Assignment: Copy everything from the line containing "Uttar Haryana Bijli Vitran Nigam" down to the line containing "उत्तराखंड पावर कॉर्पोरेशन लिमिटेड", with both of those lines included.

Data:

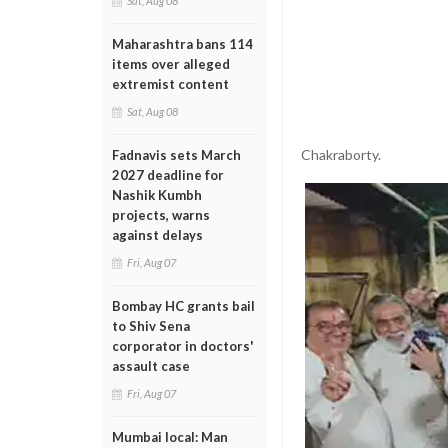
Sat, Aug 08
Maharashtra bans 114
items over alleged
extremist content
Sat, Aug 08
Chakraborty.
Fadnavis sets March
2027 deadline for
Nashik Kumbh
projects, warns
against delays
Fri, Aug 07
Bombay HC grants bail
to Shiv Sena
corporator in doctors'
assault case
Fri, Aug 07
Mumbai local: Man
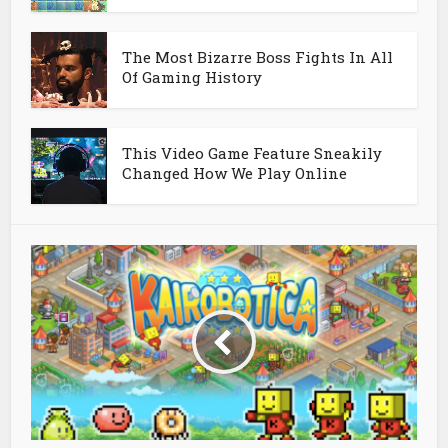
The Most Bizarre Boss Fights In All
Of Gaming History
This Video Game Feature Sneakily
Changed How We Play Online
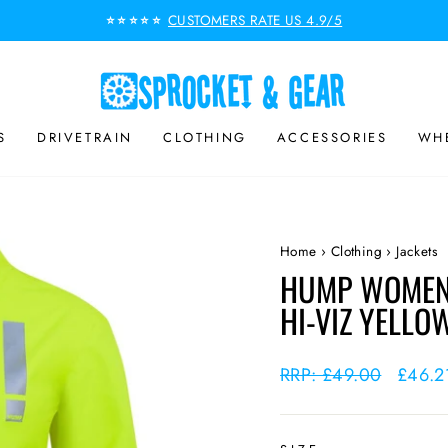
CUSTOMERS RATE US 4.9/5
⭐⭐⭐⭐⭐
Pause
slideshow
S
DRIVETRAIN
CLOTHING
ACCESSORIES
WHE
Home
›
Clothing
›
Jackets
HUMP WOMEN'
HI-VIZ YELLO
Regular
RRP: £49.00
Sale
£46.
price
price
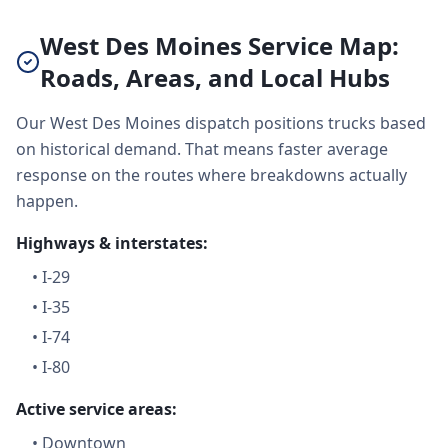
West Des Moines Service Map:
Roads, Areas, and Local Hubs
Our West Des Moines dispatch positions trucks based
on historical demand. That means faster average
response on the routes where breakdowns actually
happen.
Highways & interstates:
•
I-29
•
I-35
•
I-74
•
I-80
Active service areas:
•
Downtown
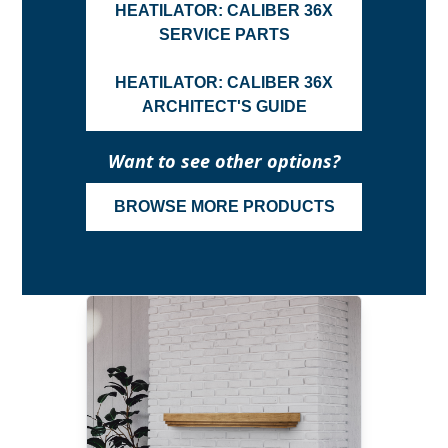
HEATILATOR: CALIBER 36X
SERVICE PARTS
HEATILATOR: CALIBER 36X
ARCHITECT'S GUIDE
Want to see other options?
BROWSE MORE PRODUCTS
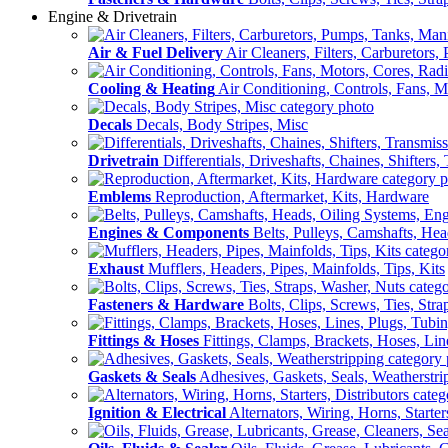
Engine & Drivetrain
Air & Fuel Delivery
Air Cleaners, Filters, Carburetors
Cooling & Heating
Air Conditioning, Controls, Fans, M
Decals
Decals, Body Stripes, Misc
Drivetrain
Differentials, Driveshafts, Chaines, Shifters,
Emblems
Reproduction, Aftermarket, Kits, Hardware
Engines & Components
Belts, Pulleys, Camshafts, He
Exhaust
Mufflers, Headers, Pipes, Mainfolds, Tips, Kits
Fasteners & Hardware
Bolts, Clips, Screws, Ties, Str
Fittings & Hoses
Fittings, Clamps, Brackets, Hoses, Lin
Gaskets & Seals
Adhesives, Gaskets, Seals, Weatherstri
Ignition & Electrical
Alternators, Wiring, Horns, Starter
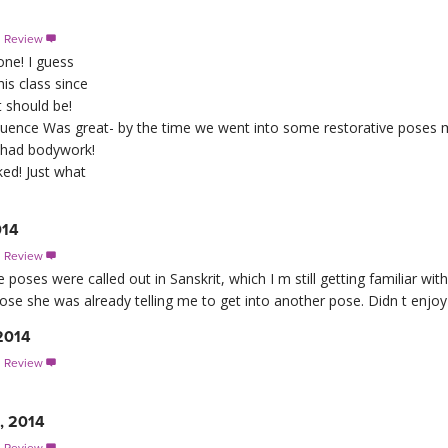
s Review

one! I guess
is class since
it should be!
quence Was great- by the time we went into some restorative poses
st had bodywork!
ed! Just what
014
s Review

he poses were called out in Sanskrit, which I m still getting familiar with
se she was already telling me to get into another pose. Didn t enjoy it
2014
s Review

1, 2014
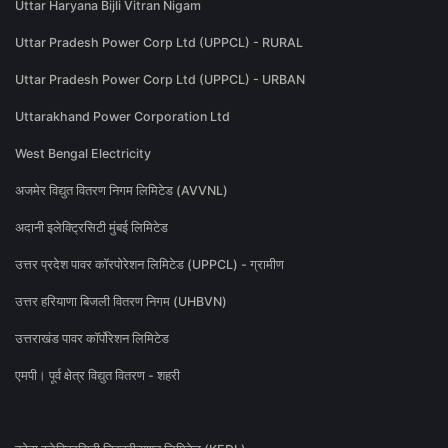
Uttar Haryana Bijli Vitran Nigam
Uttar Pradesh Power Corp Ltd (UPPCL) - RURAL
Uttar Pradesh Power Corp Ltd (UPPCL) - URBAN
Uttarakhand Power Corporation Ltd
West Bengal Electricity
अजमेर विद्युत वितरण निगम लिमिटेड (AVVNL)
अदानी इलेक्ट्रिसिटी मुंबई लिमिटेड
उत्तर प्रदेश पावर कॉरपोरेशन लिमिटेड (UPPCL) - ग्रामीण
उत्तर हरियाणा बिजली वितरण निगम (UHBVN)
उत्तराखंड पावर कॉर्पोरेशन लिमिटेड
एमपी। पूर्व क्षेत्र विद्युत वितरण - शहरी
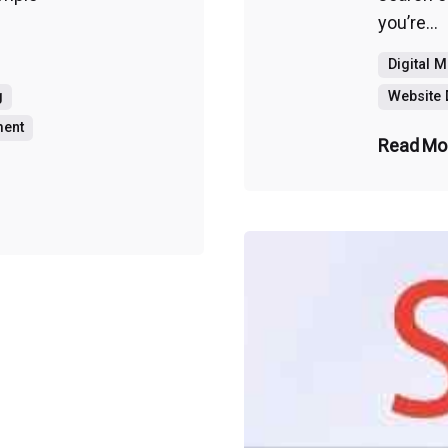
you’re...
Digital 
g
Website
ment
Read Mo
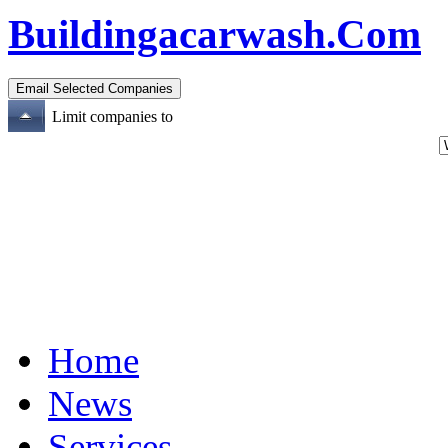
Buildingacarwash.Com
Limit companies to
Home
News
Services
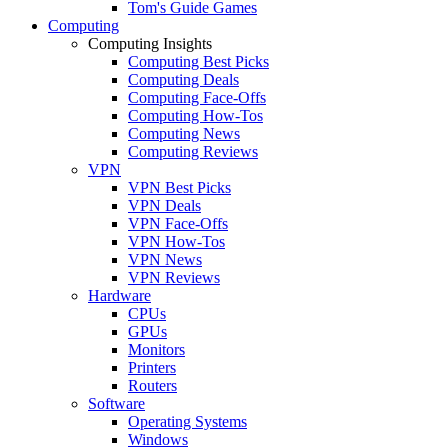
Tom's Guide Games
Computing
Computing Insights
Computing Best Picks
Computing Deals
Computing Face-Offs
Computing How-Tos
Computing News
Computing Reviews
VPN
VPN Best Picks
VPN Deals
VPN Face-Offs
VPN How-Tos
VPN News
VPN Reviews
Hardware
CPUs
GPUs
Monitors
Printers
Routers
Software
Operating Systems
Windows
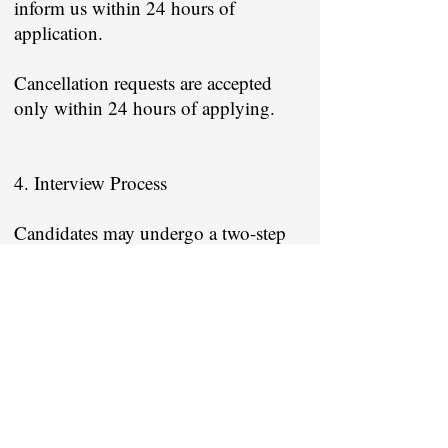
inform us within 24 hours of
application.
Cancellation requests are accepted
only within 24 hours of applying.
4. Interview Process
Candidates may undergo a two-step
interview process:
1. Screening interview by Job
Suvidha
2. Final interview conducted by the
employer company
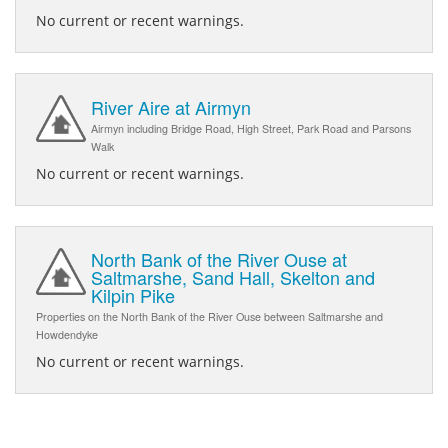
No current or recent warnings.
River Aire at Airmyn
Airmyn including Bridge Road, High Street, Park Road and Parsons
Walk
No current or recent warnings.
North Bank of the River Ouse at
Saltmarshe, Sand Hall, Skelton and
Kilpin Pike
Properties on the North Bank of the River Ouse between Saltmarshe and
Howdendyke
No current or recent warnings.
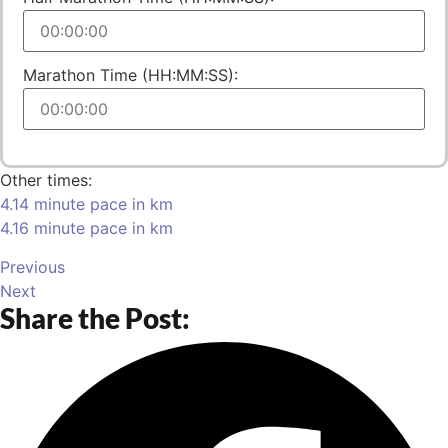
Marathon Time (HH:MM:SS):
Other times:
4.14 minute pace in km
4.16 minute pace in km
Previous
Next
Share the Post:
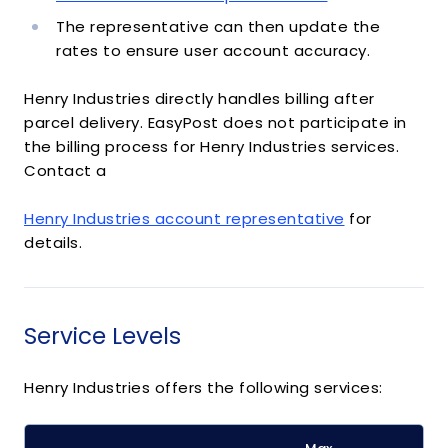
The representative can then update the
rates to ensure user account accuracy.
Henry Industries directly handles billing after
parcel delivery. EasyPost does not participate in
the billing process for Henry Industries services.
Contact a
Henry Industries account representative
for
details.
Service Levels
Henry Industries offers the following services:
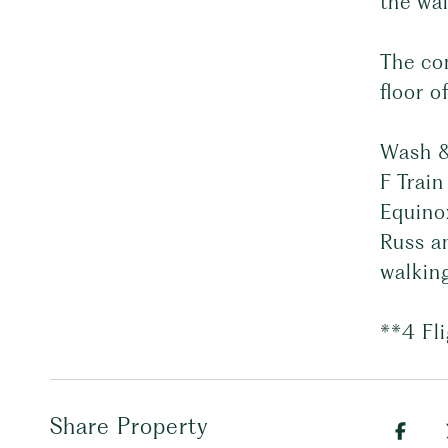
the wal
The co
floor o
Wash &
F Train
Equino
Russ a
walkin
**4 Fl
Share Property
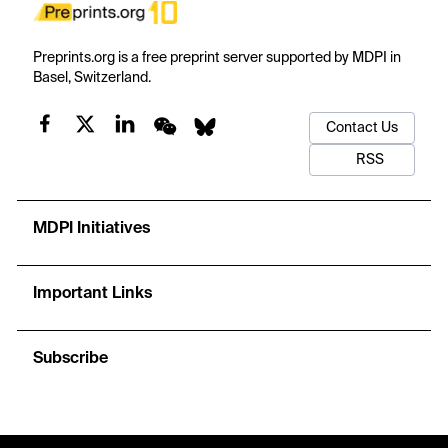
Preprints.org is a free preprint server supported by MDPI in
Basel, Switzerland.
Contact Us
RSS
MDPI Initiatives
Important Links
Subscribe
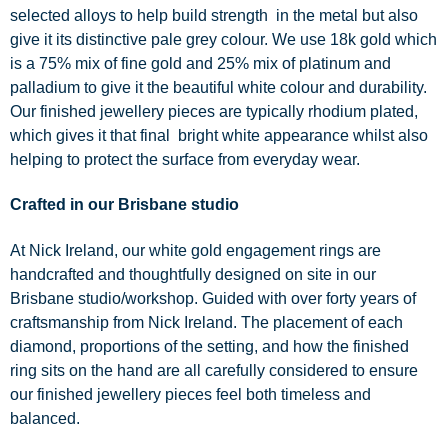
selected alloys to help build strength in the metal but also
give it its distinctive pale grey colour. We use 18k gold which
is a 75% mix of fine gold and 25% mix of platinum and
palladium to give it the beautiful white colour and durability.
Our finished jewellery pieces are typically rhodium plated,
which gives it that final bright white appearance whilst also
helping to protect the surface from everyday wear.
Crafted in our Brisbane studio
At Nick Ireland, our white gold engagement rings are
handcrafted and thoughtfully designed on site in our
Brisbane studio/workshop. Guided with over forty years of
craftsmanship from Nick Ireland. The placement of each
diamond, proportions of the setting, and how the finished
ring sits on the hand are all carefully considered to ensure
our finished jewellery pieces feel both timeless and
balanced.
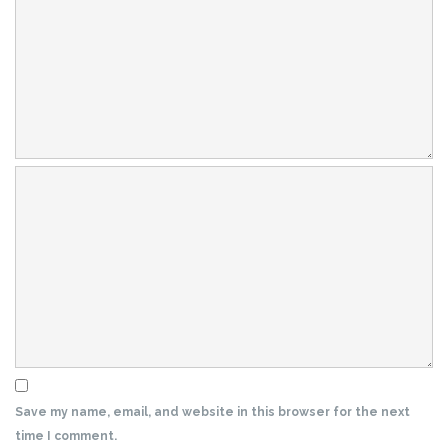
Save my name, email, and website in this browser for the next
time I comment.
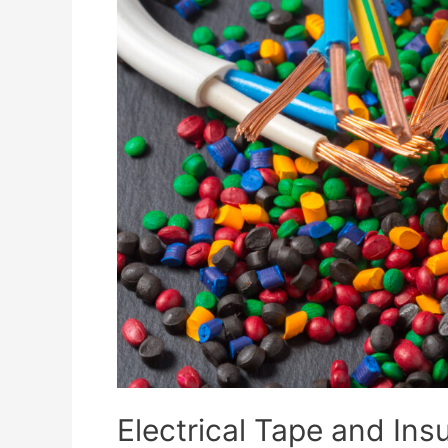
Electrical Tape and Insu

Output:
Uttar Haryana Bijli Vitran Nigam
Uttar Pradesh Power Corp Ltd (UPPCL) - RURAL
Uttar Pradesh Power Corp Ltd (UPPCL) - URBAN
Uttarakhand Power Corporation Ltd
West Bengal Electricity
अजमेर विद्युत वितरण निगम लिमिटेड (AVVNL)
अदानी इलेक्ट्रिसिटी मुंबई लिमिटेड
उत्तर प्रदेश पावर कॉरपोरेशन लिमिटेड (UPPCL) - ग्रामीण
उत्तर हरियाणा बिजली वितरण निगम (UHBVN)
उत्तराखंड पावर कॉर्पोरेशन लिमिटेड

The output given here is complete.